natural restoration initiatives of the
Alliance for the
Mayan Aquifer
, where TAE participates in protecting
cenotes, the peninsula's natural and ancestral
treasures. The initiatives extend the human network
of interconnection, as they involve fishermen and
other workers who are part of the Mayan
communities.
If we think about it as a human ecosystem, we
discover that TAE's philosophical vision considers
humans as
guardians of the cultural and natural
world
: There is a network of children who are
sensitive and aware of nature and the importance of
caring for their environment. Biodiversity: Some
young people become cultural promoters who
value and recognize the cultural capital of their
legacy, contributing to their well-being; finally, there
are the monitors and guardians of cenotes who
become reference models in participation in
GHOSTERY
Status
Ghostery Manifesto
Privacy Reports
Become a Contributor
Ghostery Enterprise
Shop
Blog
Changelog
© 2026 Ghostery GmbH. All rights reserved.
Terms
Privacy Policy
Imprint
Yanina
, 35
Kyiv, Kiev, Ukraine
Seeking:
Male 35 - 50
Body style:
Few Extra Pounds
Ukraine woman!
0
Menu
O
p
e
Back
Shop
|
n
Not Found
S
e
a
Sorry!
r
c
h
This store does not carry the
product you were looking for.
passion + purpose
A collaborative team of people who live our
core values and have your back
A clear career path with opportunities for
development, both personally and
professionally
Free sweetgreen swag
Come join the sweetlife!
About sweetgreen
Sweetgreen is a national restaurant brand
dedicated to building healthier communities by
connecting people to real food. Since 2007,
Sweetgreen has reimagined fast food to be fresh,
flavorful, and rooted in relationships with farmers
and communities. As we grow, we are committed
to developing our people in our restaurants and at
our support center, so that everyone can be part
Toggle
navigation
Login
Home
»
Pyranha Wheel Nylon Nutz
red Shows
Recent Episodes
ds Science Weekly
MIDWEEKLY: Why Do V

Work instruction:
The lines from the one containing "Privacy Reports" through the final line of the listing above are to be repeated exactly, and nothing else is to be printed.

Response to this exercise:
Privacy Reports
Become a Contributor
Ghostery Enterprise
Shop
Blog
Changelog
© 2026 Ghostery GmbH. All rights reserved.
Terms
Privacy Policy
Imprint
Yanina
, 35
Kyiv, Kiev, Ukraine
Seeking:
Male 35 - 50
Body style:
Few Extra Pounds
Ukraine woman!
0
Menu
O
p
e
Back
Shop
|
n
Not Found
S
e
a
Sorry!
r
c
h
This store does not carry the
product you were looking for.
passion + purpose
A collaborative team of people who live our
core values and have your back
A clear career path with opportunities for
development, both personally and
professionally
Free sweetgreen swag
Come join the sweetlife!
About sweetgreen
Sweetgreen is a national restaurant brand
dedicated to building healthier communities by
connecting people to real food. Since 2007,
Sweetgreen has reimagined fast food to be fresh,
flavorful, and rooted in relationships with farmers
and communities. As we grow, we are committed
to developing our people in our restaurants and at
our support center, so that everyone can be part
Toggle
navigation
Login
Home
»
Pyranha Wheel Nylon Nutz
red Shows
Recent Episodes
ds Science Weekly
MIDWEEKLY: Why Do V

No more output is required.